Progressives have called on party leaders to back Mamdani, pointing to his popularity with young voters, and accept that his clear message about making life more affordable for working families resonated with Democratic constituents.
But speaking to the Times, Democratic pollster Celinda Lake exemplified how many of the party's strategists have insisted that candidates only need to package their messages to voters differently—not change the messages to match the political priorities of Mamdani and other popular progressives like Sen.

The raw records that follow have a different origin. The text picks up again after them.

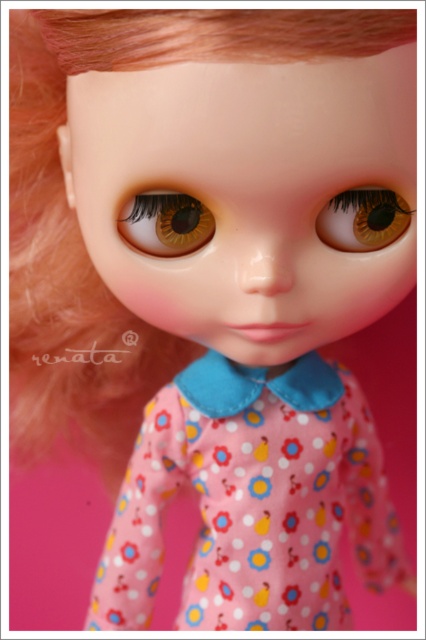
Does pink fabric dress at center have a greater width compared to brown matte eye at center?

Yes.

Which is in front, point (170, 451) or point (157, 221)?

Point (157, 221) is more forward.

Where is `pink fabric dress at center`? pink fabric dress at center is located at coordinates (253, 500).

Is brown matte eye at center further to the viewer compared to brown glossy eye at center?

No.

Between brown matte eye at center and brown glossy eye at center, which one is positioned lower?

brown matte eye at center

The image size is (426, 640). I want to click on brown matte eye at center, so click(x=166, y=224).

Is pink fabric dress at center bigger than brown glossy eye at center?

Indeed, pink fabric dress at center has a larger size compared to brown glossy eye at center.

Is pink fabric dress at center to the right of brown glossy eye at center from the viewer's perspective?

In fact, pink fabric dress at center is to the left of brown glossy eye at center.

Locate an element on the screen. This screenshot has width=426, height=640. pink fabric dress at center is located at coordinates (253, 500).

Locate an element on the screen. pink fabric dress at center is located at coordinates (253, 500).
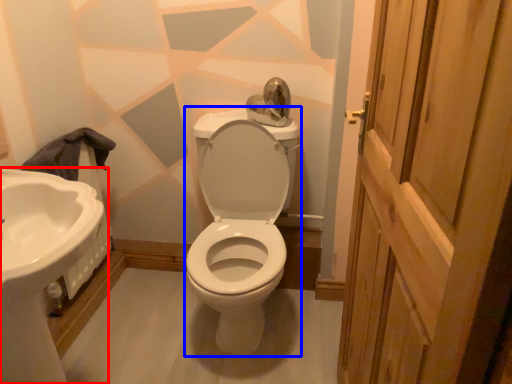
Question: Which point is further to the camera, sink (highlighted by a red box) or porcelain (highlighted by a blue box)?

Choices:
 (A) sink
 (B) porcelain

Answer: (B)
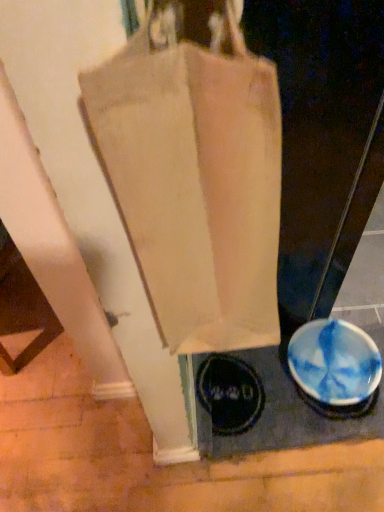
Identify the location of free space in front of blue glossy bowl at lower right. The image size is (384, 512). (324, 479).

Bernie Sanders (I-Vt.) and Rep. Alexandria Ocasio-Cortez (D-N.Y.).
"We didn't lack policies," Lake told the Times of recent national elections. "But we lacked a functioning narrative to communicate those policies."
Sanders and Ocasio-Cortez have drawn crowds of thousands in red districts this year at Sanders' Fighting Oligarchy rallies—another sign, progressives say, that voters are responding to politicians who focus on billionaires' outsized control over the U.S. political system and on economic justice.
Project 2029's inclusion of strategists like Kessler, who declared economic populism "a dead end for Democrats" in 2013, demonstrates "the whole problem [with Democratic leadership] in a nutshell," said Jonathan Cohn of Progressive Mass—as does Sullivan's seat on the advisory board.
As national security adviser to President Joe Biden, Sullivan played a key role in the administration's defense and funding of Israel's assault on Gaza, which international experts and human rights groups have said is a genocide.
"Jake Sullivan's been a critical decision-maker in every Democratic catastrophe of the last decade: Hillary Clinton's 2016 campaign, the withdrawal from Afghanistan, the Israel/Gaza War, and the 2024 Joe Biden campaign," said Nick Field of the Pennsylvania Capital-Star. "Why is he still in the inner circle?"
"Jake Sullivan is shaping domestic policy for the next Democratic administration," he added. "Who is happy with the Biden foreign policy legacy?"